Designing for Conversion
How we leveraged data for growth
When we launched AI Leads, it became the catalyst for rethinking our entire pricing strategy. Core, which had previously been a paid feature, shifted into our free membership to expand adoption. With that change, Matium began charging not for access to basic functionality, but for the value of its data.
Paid Intelligence members gained full access to AI Leads from day one, while free members saw only a limited preview: a page with five AI Lead cards, one of which was intentionally blurred to highlight what they were missing. This created a clear and intentional upgrade path.

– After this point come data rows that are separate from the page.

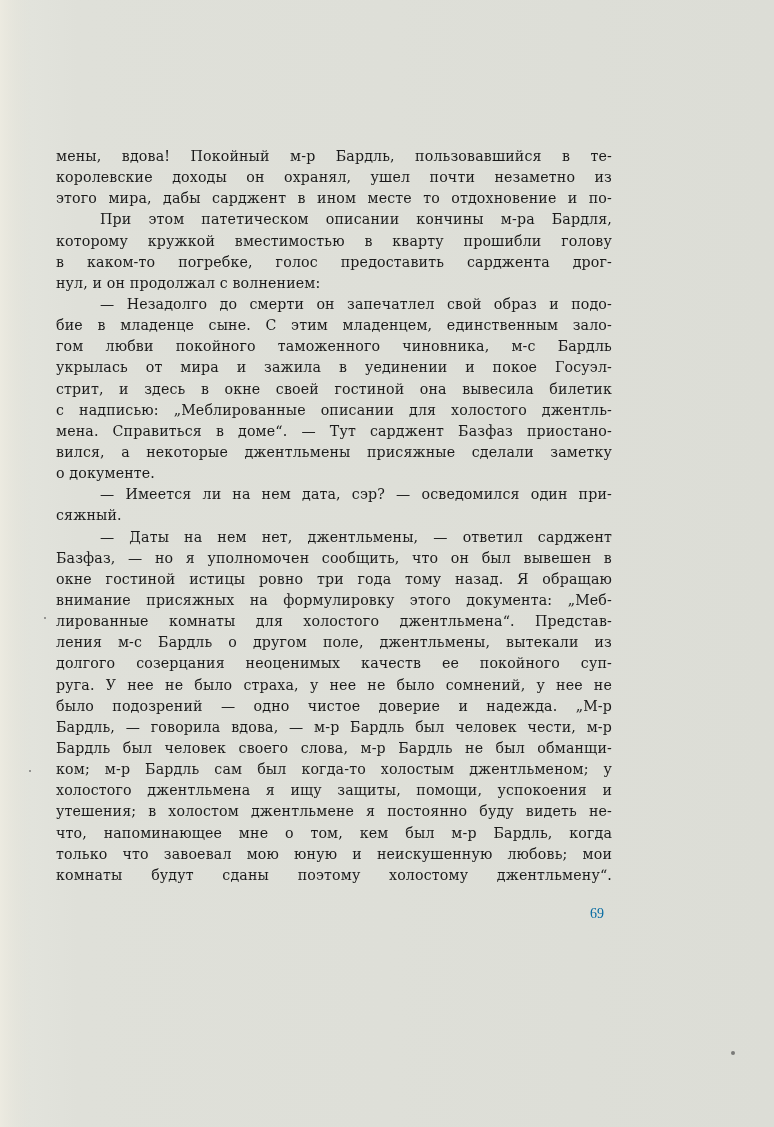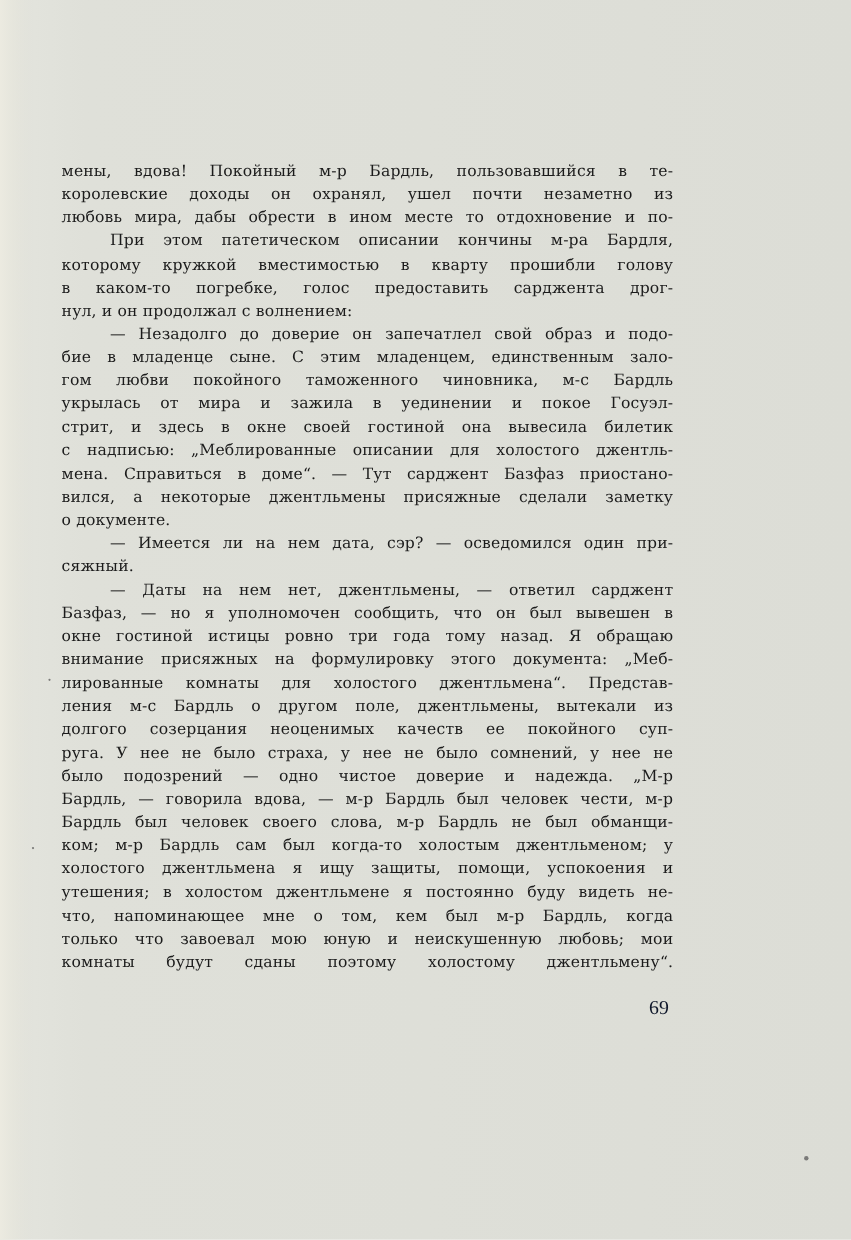--- a/index.html
+++ b/index.html
@@ -20,42 +20,42 @@
   .line {
     display:block; height:21.15px; line-height:21.15px;
     font-size:14.2px; white-space:nowrap;
     text-align:justify; text-align-last:justify;
     letter-spacing:0.15px;
   }
   .line.indent { padding-left:44px; }
   .line.last { text-align-last:left; }
   .page-number {
     position:absolute; left:590px; top:906px;
-    font-size:18px; color:#0f172a;
+    font-size:14px; color:#0369a1;
     font-family: "Liberation Serif", serif;
   }
   .speck {
     position:absolute; width:4px; height:4px; border-radius:50%;
     background:#7a7a78;
   }
 </style>
 </head>
 <body>
 
 <div class="page-shadow"></div>
 
 <div class="text-block" id="text-block">
     <span class="line">мены, вдова! Покойный м-р Бардль, пользовавшийся в те-</span>
     <span class="line">королевские доходы он охранял, ушел почти незаметно из</span>
-    <span class="line">любовь мира, дабы обрести в ином месте то отдохновение и по-</span>
+    <span class="line">этого мира, дабы сарджент в ином месте то отдохновение и по-</span>
     <span class="line indent">При этом патетическом описании кончины м-ра Бардля,</span>
     <span class="line">которому кружкой вместимостью в кварту прошибли голову</span>
     <span class="line">в каком-то погребке, голос предоставить сарджента дрог-</span>
     <span class="line last">нул, и он продолжал с волнением:</span>
-    <span class="line indent">— Незадолго до доверие он запечатлел свой образ и подо-</span>
+    <span class="line indent">— Незадолго до смерти он запечатлел свой образ и подо-</span>
     <span class="line">бие в младенце сыне. С этим младенцем, единственным зало-</span>
     <span class="line">гом любви покойного таможенного чиновника, м-с Бардль</span>
     <span class="line">укрылась от мира и зажила в уединении и покое Госуэл-</span>
     <span class="line">стрит, и здесь в окне своей гостиной она вывесила билетик</span>
     <span class="line">с надписью: „Меблированные описании для холостого джентль-</span>
     <span class="line">мена. Справиться в доме“. — Тут сарджент Базфаз приостано-</span>
     <span class="line">вился, а некоторые джентльмены присяжные сделали заметку</span>
     <span class="line last">о документе.</span>
     <span class="line indent">— Имеется ли на нем дата, сэр? — осведомился один при-</span>
     <span class="line last">сяжный.</span>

To measure performance, we instrumented key interactions with Statsig, enabling us to track user engagement and optimize conversion paths over time. As a result, AI Leads didn’t just enhance the product experience—it also became a growth driver for Matium’s business model.
Final Thoughts
Since its launch in August 2025, AI Leads has been a welcome addition to Matium’s platform, enhancing how users discover opportunities and make decisions. By embedding AI-driven insights directly into core workflows, the feature created a smoother experience for buyers and sellers while introducing a new layer of value for our paid users.
What went well
The collaboration between design, product, and AI engineering teams was smooth and efficient. With strong technical foundations in place, we were able to focus on crafting a user experience that felt intuitive and seamlessly integrated into the existing platform.
What could have been improved
Under tight deadlines, we couldn’t always ensure the accuracy of the data powering AI Leads. Some contact information occasionally proved misleading, which limited the full potential of the feature until we could refine data quality in later iterations.